>>>

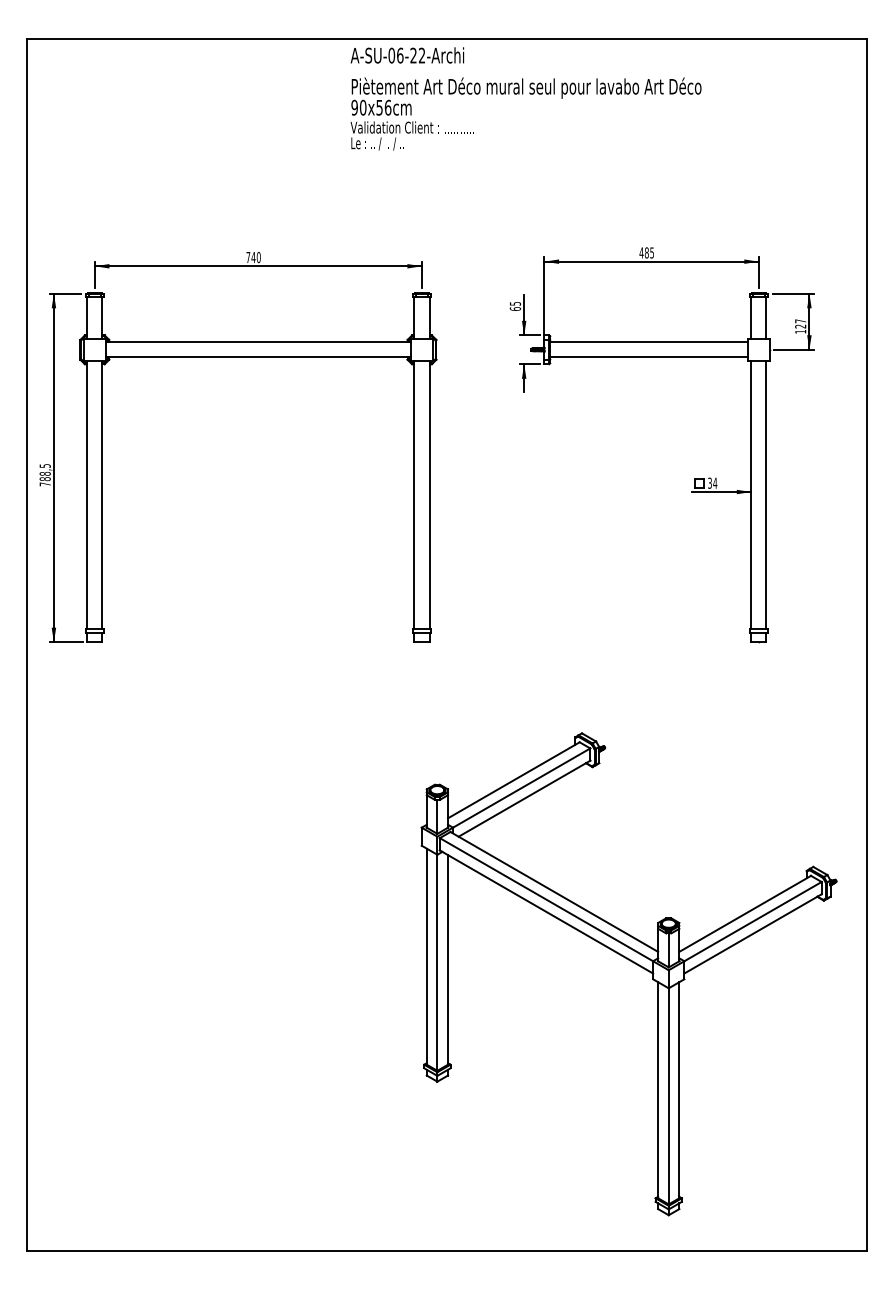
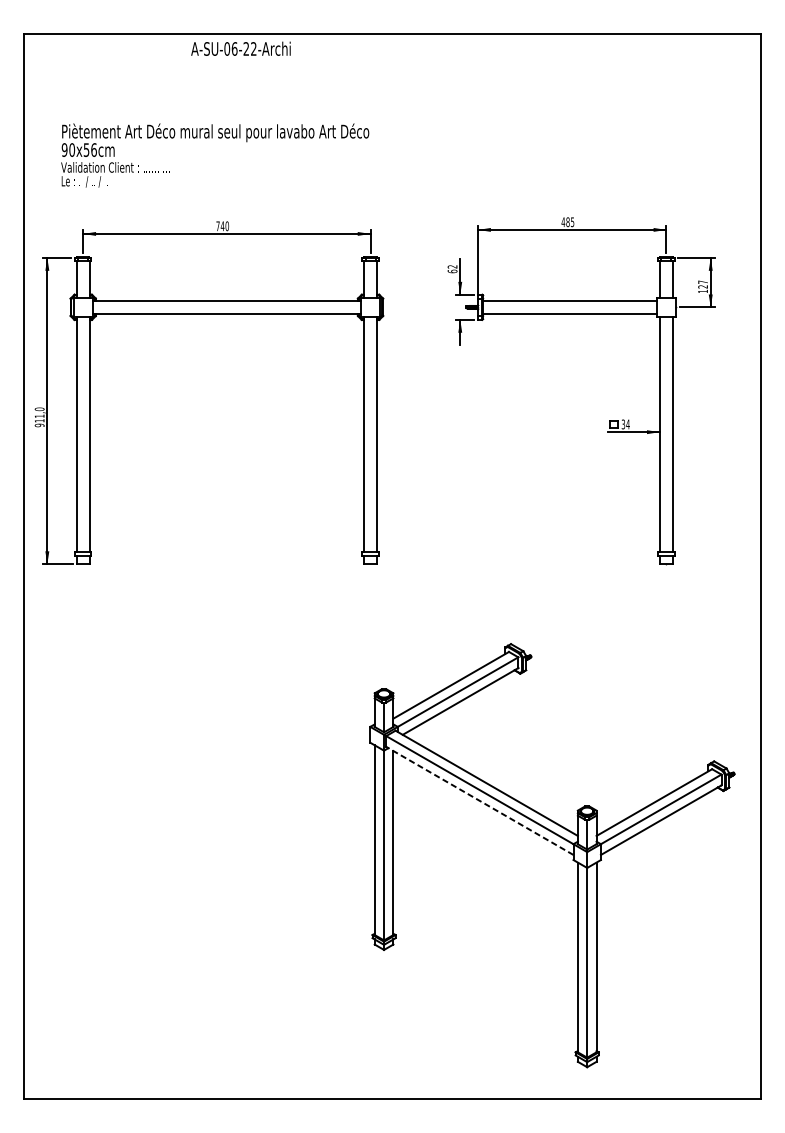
text: (407, 55) -> (241, 48), moved
text: (525, 113) -> (214, 155), moved
text: (515, 303) -> (452, 266), 65 -> 62
text: (44, 475) -> (39, 417), 788,5 -> 911,0
line: (546, 911) -> (479, 800), solid -> dashed

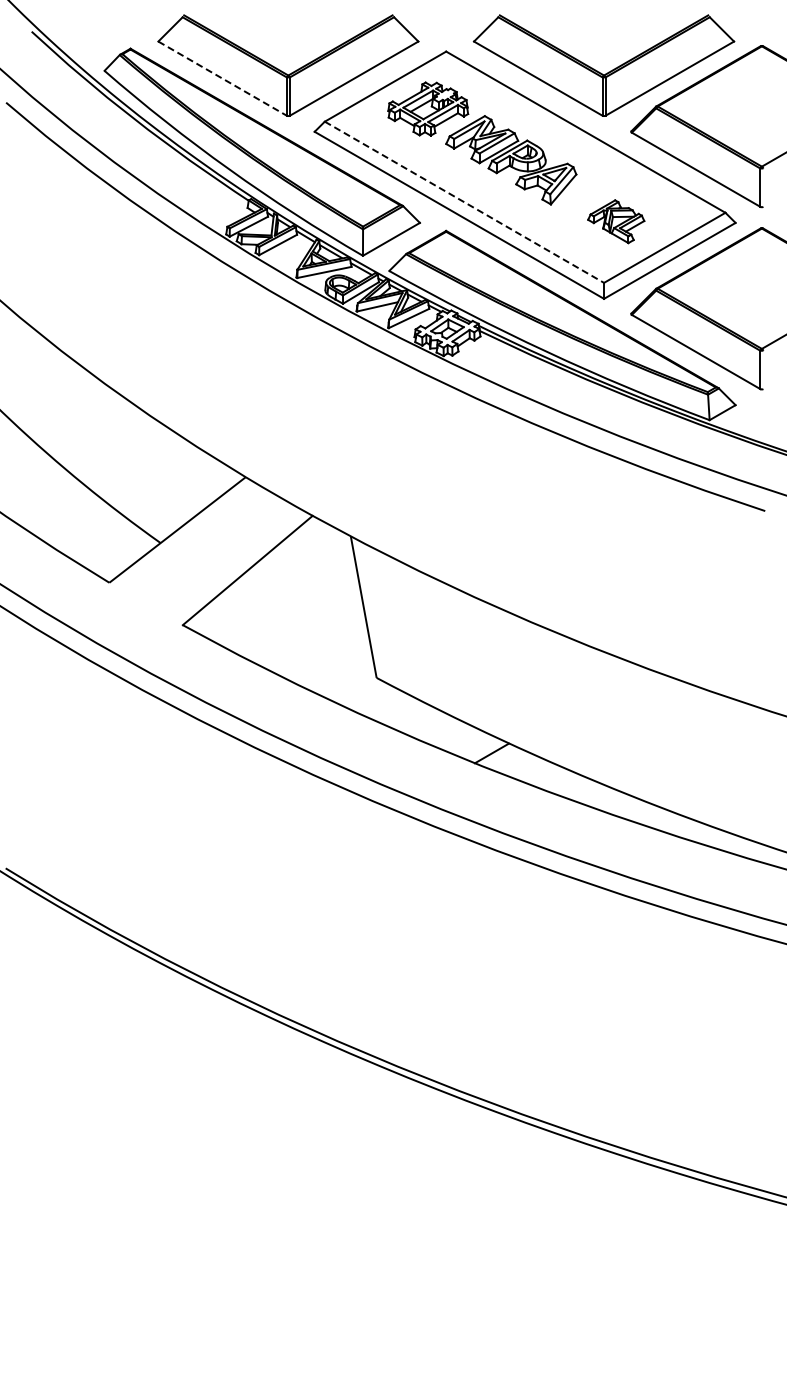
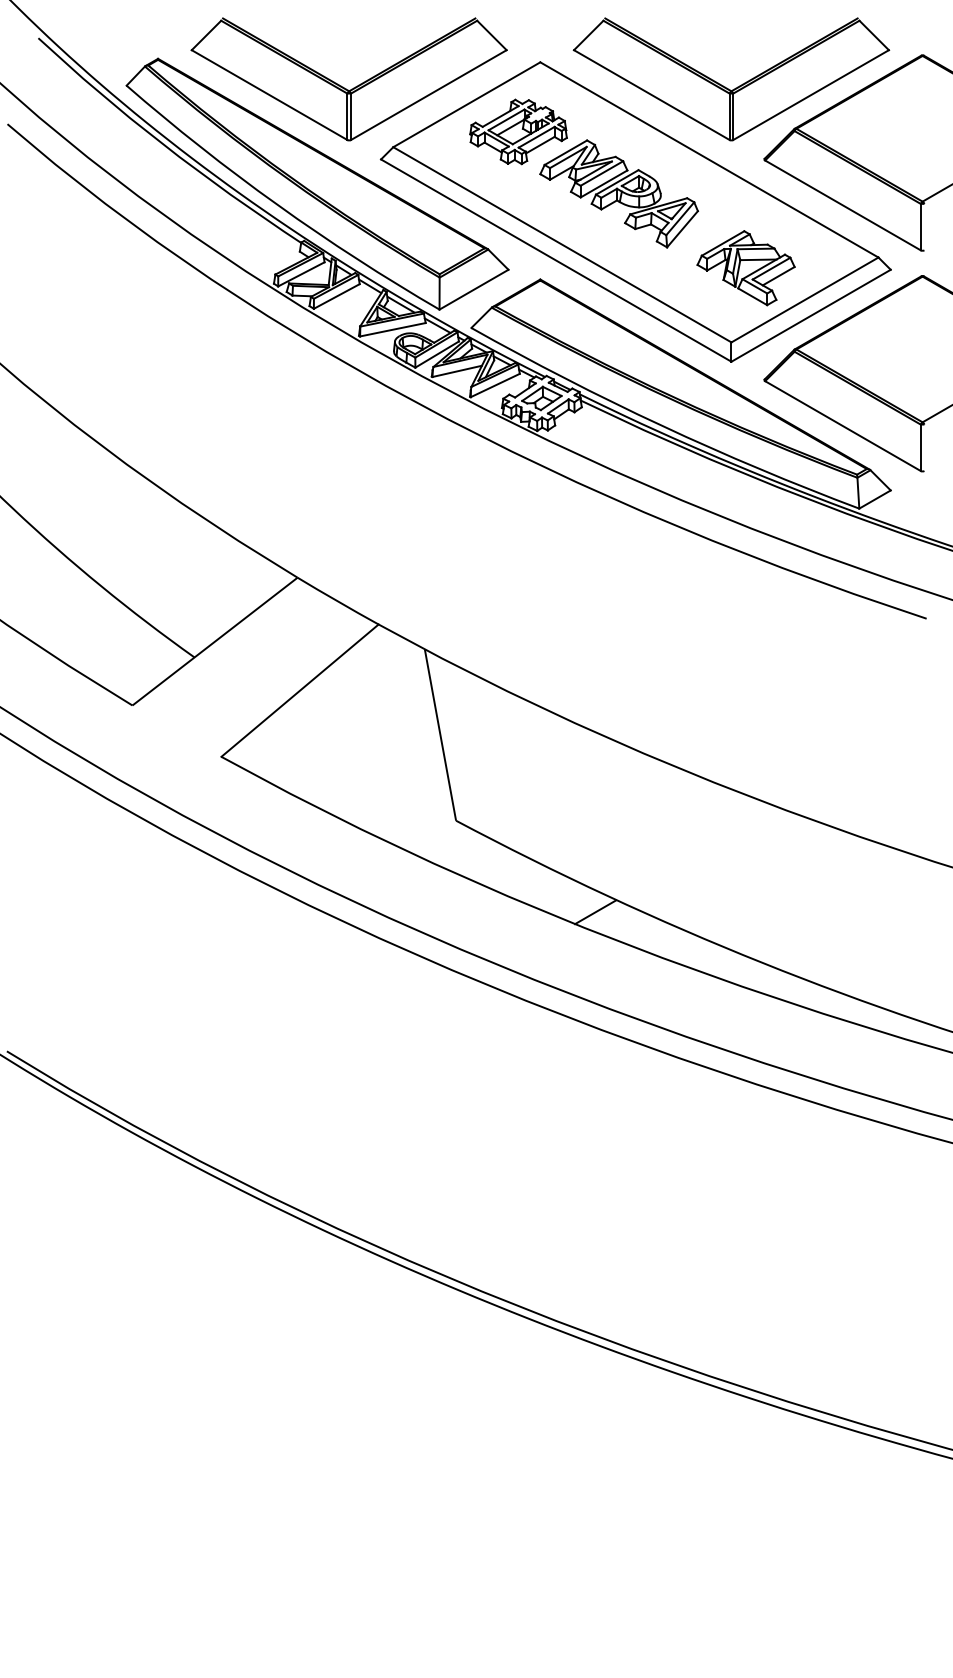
line: (223, 78) -> (270, 94), dashed -> solid
line: (464, 202) -> (562, 245), dashed -> solid
part: (616, 221) -> (746, 268), size x1.43

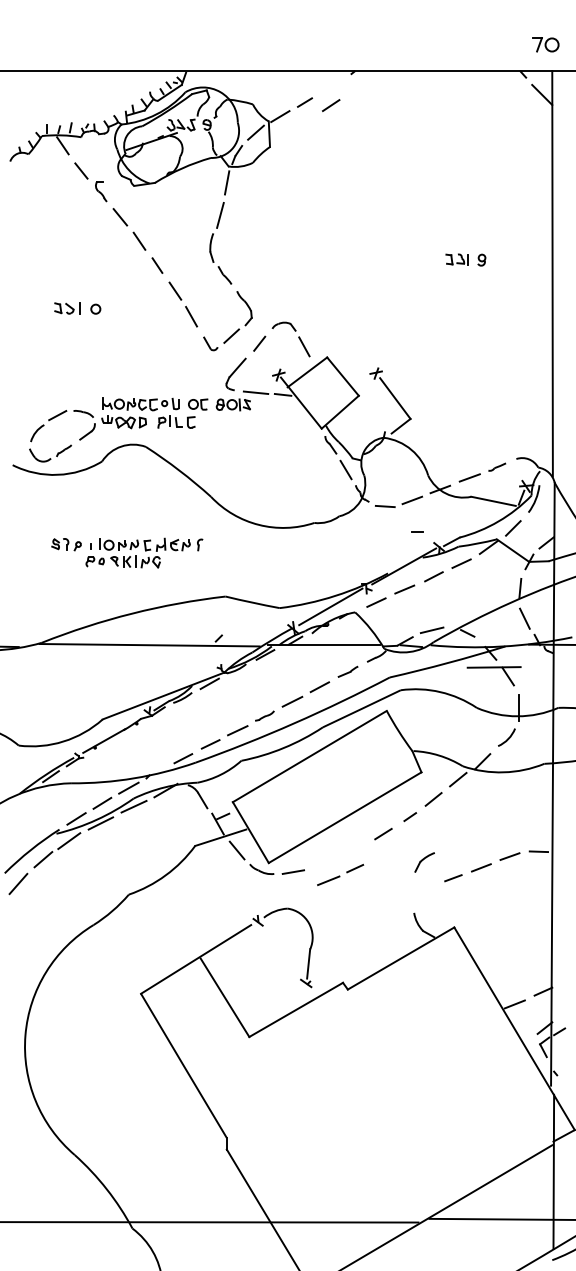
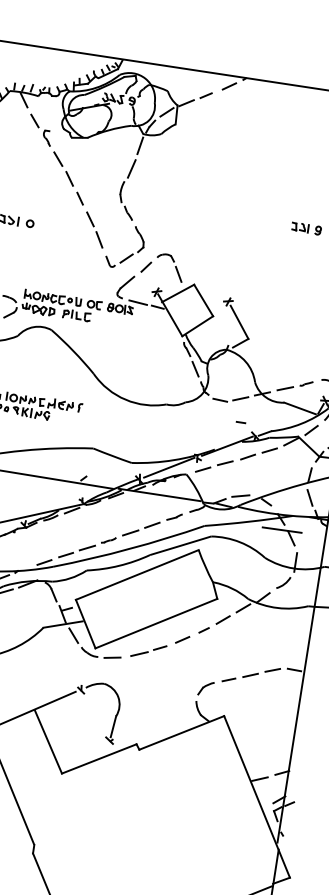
line: (331, 105) -> (229, 86), moved
part: (424, 862) -> (205, 688), moved
part: (340, 874) -> (148, 650), moved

<<<

TASK ITEM:
Write out the full listing verbatim, excluding its pictures.

RESPONSE TO THE TASK:
text: (407, 55) -> (241, 48), moved
text: (525, 113) -> (214, 155), moved
text: (515, 303) -> (452, 266), 65 -> 62
text: (44, 475) -> (39, 417), 788,5 -> 911,0
line: (546, 911) -> (479, 800), solid -> dashed

line: (223, 78) -> (270, 94), dashed -> solid
line: (464, 202) -> (562, 245), dashed -> solid
part: (616, 221) -> (746, 268), size x1.43

line: (331, 105) -> (229, 86), moved
part: (424, 862) -> (205, 688), moved
part: (340, 874) -> (148, 650), moved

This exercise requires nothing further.